------ Data shown

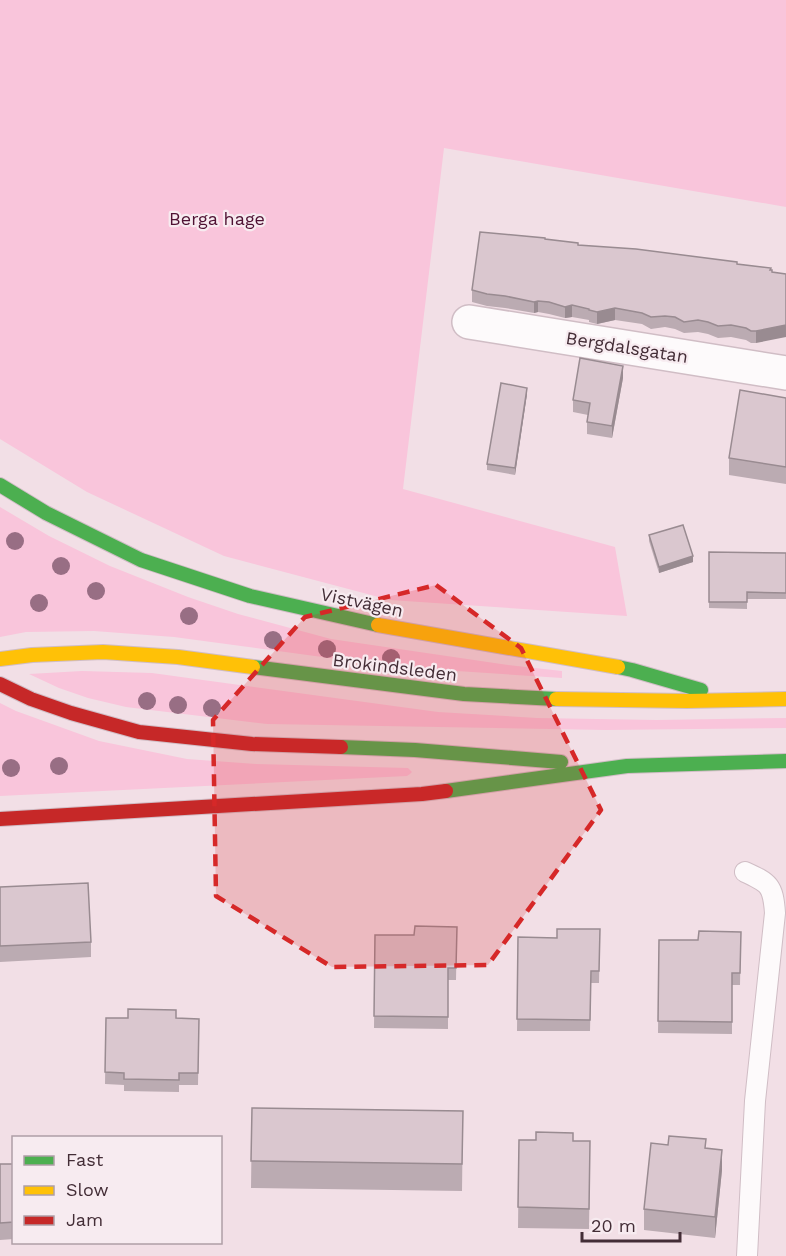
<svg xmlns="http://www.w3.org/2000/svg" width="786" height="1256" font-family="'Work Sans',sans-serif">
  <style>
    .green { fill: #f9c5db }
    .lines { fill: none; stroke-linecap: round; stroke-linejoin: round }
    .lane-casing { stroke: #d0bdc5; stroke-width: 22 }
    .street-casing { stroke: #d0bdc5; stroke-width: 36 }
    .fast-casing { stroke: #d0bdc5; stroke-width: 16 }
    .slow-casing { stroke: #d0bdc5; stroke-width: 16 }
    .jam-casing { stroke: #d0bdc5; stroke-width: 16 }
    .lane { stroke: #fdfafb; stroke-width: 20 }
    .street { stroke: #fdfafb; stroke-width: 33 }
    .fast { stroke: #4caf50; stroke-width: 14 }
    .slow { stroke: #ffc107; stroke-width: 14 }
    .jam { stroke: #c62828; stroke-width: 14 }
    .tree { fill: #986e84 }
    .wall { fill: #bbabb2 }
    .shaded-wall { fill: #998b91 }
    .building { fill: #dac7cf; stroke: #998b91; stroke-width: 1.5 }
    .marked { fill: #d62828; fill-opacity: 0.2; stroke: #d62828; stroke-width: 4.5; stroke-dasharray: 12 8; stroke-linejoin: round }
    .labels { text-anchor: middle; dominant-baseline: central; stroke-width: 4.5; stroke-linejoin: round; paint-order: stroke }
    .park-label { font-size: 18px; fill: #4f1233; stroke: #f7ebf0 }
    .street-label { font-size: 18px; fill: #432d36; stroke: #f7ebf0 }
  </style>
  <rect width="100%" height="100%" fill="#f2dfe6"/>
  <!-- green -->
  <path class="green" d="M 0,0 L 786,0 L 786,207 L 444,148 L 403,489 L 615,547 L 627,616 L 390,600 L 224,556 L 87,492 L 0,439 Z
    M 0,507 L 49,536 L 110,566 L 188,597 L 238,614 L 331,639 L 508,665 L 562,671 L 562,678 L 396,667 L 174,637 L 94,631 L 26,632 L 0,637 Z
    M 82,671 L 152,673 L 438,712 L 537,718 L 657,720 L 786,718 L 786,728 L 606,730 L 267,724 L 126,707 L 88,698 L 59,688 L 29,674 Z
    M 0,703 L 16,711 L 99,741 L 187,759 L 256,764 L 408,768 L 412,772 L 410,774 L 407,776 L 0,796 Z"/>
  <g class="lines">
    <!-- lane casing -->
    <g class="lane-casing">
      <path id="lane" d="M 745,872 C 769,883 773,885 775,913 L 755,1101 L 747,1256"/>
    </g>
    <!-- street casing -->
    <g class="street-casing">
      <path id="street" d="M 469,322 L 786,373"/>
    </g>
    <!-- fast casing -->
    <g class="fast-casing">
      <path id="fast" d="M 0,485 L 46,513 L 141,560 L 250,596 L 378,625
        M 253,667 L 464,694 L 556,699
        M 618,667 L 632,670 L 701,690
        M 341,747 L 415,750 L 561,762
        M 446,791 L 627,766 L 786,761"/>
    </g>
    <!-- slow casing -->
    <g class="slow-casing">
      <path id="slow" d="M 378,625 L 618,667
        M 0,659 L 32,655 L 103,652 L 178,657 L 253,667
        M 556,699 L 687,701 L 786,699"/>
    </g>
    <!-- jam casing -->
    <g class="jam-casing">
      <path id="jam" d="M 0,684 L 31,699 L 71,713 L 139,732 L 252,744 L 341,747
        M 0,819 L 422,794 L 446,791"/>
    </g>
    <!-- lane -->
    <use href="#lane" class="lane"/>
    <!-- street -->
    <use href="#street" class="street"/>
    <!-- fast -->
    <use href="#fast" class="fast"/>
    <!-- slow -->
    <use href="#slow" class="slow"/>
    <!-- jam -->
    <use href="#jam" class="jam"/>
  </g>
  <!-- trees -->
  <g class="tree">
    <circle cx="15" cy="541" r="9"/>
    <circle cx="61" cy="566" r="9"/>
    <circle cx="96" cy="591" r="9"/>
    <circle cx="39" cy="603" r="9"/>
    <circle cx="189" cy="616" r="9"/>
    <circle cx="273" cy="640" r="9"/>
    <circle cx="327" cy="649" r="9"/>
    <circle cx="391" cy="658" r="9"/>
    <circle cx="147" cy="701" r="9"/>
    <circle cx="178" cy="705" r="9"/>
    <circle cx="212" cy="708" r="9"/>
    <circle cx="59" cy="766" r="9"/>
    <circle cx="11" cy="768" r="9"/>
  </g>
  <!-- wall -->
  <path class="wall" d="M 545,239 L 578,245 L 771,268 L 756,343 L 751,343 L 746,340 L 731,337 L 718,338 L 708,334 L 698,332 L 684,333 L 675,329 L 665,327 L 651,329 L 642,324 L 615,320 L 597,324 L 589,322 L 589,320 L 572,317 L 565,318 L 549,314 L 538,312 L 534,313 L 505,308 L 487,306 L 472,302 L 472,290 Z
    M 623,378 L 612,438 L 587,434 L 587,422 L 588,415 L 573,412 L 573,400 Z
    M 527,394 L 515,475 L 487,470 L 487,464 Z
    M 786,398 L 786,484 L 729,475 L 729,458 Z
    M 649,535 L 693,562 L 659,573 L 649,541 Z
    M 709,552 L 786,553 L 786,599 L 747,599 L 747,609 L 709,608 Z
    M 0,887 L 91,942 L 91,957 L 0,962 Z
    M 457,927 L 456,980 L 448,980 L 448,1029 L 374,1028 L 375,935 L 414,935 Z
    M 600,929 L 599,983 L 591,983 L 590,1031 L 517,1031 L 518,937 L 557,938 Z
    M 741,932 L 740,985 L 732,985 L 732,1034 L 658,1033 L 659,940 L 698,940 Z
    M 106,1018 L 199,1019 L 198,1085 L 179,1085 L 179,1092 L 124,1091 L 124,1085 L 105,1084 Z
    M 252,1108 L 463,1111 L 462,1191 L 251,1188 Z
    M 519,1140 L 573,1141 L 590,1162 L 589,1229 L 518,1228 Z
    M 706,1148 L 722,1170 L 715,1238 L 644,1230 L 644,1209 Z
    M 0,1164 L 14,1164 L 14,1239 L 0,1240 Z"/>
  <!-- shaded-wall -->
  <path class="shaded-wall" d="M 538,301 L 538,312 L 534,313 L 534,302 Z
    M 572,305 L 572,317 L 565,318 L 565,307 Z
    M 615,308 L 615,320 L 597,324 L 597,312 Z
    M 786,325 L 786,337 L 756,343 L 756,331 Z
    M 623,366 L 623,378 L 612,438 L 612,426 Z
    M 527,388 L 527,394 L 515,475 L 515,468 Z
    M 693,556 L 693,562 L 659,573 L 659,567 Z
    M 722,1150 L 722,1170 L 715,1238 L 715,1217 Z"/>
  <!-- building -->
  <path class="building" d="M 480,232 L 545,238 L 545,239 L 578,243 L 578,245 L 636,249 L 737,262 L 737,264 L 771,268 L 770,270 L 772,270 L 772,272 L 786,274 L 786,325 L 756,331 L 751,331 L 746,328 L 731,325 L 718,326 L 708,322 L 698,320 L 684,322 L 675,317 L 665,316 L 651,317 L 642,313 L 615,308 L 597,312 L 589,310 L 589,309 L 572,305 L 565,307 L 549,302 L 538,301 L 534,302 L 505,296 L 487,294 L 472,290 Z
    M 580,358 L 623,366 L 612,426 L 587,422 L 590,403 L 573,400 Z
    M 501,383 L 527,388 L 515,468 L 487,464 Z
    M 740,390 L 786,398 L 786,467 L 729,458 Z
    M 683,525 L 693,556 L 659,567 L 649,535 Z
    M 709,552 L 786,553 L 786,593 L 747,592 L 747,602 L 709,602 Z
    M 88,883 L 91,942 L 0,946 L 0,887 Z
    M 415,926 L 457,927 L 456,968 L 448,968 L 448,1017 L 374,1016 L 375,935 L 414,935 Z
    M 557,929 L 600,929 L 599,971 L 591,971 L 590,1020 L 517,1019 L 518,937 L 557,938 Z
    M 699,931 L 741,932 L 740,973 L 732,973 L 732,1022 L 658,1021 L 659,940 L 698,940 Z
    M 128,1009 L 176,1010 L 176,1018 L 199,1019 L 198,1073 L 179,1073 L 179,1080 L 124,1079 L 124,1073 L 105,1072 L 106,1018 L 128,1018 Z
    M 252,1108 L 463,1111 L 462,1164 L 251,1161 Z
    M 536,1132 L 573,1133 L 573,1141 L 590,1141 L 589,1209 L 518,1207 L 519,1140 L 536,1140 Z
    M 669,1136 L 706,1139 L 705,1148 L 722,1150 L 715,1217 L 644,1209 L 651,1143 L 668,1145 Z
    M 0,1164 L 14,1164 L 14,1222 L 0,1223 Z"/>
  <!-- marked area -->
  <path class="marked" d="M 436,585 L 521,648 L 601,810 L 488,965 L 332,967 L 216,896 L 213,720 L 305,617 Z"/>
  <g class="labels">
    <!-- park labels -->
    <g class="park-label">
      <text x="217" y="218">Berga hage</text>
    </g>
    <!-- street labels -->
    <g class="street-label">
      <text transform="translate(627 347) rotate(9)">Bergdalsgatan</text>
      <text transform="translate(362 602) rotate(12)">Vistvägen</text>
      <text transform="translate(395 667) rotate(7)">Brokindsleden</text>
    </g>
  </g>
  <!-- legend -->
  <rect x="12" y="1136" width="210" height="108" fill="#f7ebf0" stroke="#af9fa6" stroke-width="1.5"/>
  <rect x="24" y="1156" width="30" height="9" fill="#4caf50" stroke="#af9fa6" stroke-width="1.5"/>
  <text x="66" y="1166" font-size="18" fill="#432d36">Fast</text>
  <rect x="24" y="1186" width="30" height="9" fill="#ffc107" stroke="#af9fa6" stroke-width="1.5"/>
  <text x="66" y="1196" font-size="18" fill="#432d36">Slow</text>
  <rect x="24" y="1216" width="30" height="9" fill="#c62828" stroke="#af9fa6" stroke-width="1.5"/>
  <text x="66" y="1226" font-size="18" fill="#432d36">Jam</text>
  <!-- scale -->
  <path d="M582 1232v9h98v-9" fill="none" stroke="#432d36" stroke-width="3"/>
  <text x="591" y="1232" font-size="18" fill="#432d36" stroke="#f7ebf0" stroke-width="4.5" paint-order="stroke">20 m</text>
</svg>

------------
------ Data shown

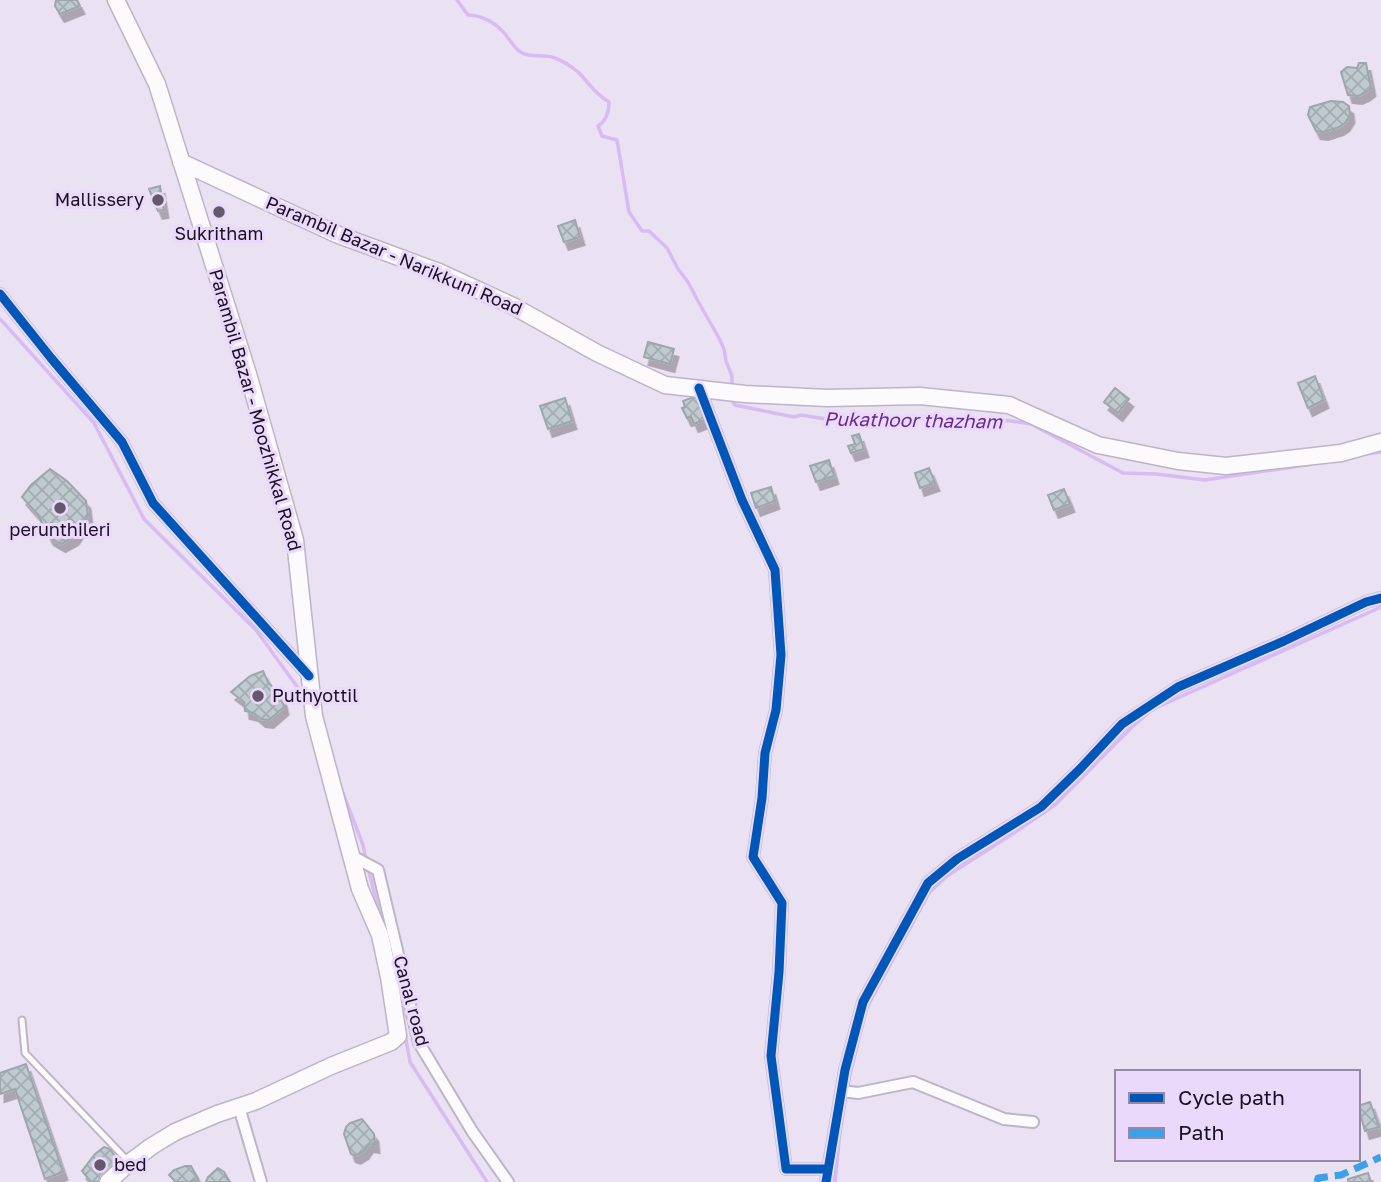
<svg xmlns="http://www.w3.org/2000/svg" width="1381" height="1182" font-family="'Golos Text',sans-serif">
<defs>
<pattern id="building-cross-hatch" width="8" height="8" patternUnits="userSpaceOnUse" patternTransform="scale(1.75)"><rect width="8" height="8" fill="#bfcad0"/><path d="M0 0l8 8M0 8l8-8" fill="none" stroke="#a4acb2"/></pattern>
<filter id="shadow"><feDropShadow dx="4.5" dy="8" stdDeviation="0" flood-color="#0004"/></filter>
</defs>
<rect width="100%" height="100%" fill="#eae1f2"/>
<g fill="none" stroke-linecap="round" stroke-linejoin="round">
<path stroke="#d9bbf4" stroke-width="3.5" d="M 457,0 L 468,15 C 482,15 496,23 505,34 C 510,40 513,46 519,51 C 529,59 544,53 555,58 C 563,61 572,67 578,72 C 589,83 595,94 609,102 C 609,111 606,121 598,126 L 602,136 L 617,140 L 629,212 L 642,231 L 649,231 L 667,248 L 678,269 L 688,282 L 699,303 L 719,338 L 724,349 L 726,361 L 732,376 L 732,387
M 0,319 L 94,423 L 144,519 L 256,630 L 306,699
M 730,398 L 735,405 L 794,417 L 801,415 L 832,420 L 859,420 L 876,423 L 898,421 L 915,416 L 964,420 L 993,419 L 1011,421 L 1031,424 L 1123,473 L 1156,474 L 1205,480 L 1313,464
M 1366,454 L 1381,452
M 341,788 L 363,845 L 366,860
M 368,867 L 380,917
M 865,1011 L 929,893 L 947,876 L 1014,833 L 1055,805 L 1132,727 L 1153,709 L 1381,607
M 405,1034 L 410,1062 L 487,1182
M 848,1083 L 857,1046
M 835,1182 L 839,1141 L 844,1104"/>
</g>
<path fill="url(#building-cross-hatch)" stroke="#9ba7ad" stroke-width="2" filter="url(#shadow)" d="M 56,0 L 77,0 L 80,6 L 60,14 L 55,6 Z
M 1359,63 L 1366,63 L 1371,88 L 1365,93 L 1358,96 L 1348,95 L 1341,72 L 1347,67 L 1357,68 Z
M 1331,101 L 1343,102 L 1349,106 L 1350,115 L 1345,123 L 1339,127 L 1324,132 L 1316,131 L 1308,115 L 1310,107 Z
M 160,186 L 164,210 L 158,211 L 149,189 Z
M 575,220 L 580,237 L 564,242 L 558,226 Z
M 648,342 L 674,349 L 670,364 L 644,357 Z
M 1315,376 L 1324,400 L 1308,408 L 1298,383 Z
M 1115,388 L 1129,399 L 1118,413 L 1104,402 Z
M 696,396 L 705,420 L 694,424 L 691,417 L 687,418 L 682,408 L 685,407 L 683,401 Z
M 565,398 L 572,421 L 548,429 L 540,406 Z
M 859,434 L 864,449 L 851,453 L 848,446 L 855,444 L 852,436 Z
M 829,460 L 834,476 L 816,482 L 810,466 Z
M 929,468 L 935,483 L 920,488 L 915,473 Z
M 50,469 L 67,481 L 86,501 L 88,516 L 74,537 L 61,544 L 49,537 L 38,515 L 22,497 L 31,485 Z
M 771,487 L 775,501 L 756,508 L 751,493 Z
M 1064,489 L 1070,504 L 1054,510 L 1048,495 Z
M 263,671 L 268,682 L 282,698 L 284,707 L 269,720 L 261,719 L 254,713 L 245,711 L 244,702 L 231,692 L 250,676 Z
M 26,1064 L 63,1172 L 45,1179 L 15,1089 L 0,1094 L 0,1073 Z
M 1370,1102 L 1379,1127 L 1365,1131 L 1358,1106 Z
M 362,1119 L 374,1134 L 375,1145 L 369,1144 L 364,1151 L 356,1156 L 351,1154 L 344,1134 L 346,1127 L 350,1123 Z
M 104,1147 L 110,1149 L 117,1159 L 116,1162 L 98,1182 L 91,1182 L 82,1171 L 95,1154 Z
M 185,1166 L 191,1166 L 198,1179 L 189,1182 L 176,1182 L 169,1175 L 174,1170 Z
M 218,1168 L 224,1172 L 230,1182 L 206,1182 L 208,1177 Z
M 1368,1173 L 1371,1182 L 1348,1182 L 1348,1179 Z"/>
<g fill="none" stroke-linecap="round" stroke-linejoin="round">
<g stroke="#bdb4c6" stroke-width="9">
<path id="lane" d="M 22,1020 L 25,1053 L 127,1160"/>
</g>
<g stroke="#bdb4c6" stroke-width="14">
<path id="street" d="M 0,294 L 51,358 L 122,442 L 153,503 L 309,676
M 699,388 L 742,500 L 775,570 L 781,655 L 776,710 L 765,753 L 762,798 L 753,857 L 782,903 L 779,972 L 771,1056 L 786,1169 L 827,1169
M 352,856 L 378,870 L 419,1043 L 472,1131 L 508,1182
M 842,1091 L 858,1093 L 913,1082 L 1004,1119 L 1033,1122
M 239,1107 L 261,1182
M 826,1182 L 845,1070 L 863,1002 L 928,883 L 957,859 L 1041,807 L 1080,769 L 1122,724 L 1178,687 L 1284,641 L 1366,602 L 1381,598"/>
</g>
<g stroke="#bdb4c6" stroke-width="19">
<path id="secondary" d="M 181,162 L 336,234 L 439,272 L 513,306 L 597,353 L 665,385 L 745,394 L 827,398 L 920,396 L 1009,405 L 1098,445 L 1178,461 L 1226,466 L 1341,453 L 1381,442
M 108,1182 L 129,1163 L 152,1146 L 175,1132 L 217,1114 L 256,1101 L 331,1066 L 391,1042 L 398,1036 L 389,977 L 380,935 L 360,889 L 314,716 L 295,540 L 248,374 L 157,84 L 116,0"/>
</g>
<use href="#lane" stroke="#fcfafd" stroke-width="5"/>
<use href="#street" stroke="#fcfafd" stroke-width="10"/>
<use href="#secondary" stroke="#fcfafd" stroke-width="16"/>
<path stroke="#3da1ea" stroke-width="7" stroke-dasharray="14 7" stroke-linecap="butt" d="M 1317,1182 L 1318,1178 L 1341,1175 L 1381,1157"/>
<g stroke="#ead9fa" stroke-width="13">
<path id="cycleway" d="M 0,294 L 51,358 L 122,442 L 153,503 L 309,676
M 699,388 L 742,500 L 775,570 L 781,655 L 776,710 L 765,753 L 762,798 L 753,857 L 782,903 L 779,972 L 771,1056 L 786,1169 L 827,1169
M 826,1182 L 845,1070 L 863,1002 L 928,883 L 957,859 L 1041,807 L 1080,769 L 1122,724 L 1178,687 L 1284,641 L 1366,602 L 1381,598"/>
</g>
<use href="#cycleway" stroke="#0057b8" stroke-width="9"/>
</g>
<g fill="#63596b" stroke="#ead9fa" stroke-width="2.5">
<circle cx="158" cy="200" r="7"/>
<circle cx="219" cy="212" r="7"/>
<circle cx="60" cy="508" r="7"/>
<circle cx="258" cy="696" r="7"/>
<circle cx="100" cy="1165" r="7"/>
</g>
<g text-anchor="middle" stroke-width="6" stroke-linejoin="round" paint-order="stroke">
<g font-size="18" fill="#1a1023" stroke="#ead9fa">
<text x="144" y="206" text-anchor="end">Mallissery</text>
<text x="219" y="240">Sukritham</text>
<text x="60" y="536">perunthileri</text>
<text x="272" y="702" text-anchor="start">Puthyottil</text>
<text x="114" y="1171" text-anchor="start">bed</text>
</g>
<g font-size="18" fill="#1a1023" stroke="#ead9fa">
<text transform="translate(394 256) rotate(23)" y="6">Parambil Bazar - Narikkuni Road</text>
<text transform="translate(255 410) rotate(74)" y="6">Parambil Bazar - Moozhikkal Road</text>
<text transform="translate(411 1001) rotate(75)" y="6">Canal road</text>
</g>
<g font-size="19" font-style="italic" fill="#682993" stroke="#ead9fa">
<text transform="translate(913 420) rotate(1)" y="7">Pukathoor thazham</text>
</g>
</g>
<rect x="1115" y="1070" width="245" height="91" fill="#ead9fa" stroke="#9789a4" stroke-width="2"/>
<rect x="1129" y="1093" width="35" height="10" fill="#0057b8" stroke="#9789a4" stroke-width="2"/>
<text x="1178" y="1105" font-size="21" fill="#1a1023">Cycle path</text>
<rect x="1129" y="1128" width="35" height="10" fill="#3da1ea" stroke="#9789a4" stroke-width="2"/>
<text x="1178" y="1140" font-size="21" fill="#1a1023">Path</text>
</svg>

------------

:: Exercise directions ::
Check every line of the entries above, and copy those that carry the string "lines".

:: Answer space ::
    .lines { fill: none; stroke-linecap: round; stroke-linejoin: round }
  <g class="lines">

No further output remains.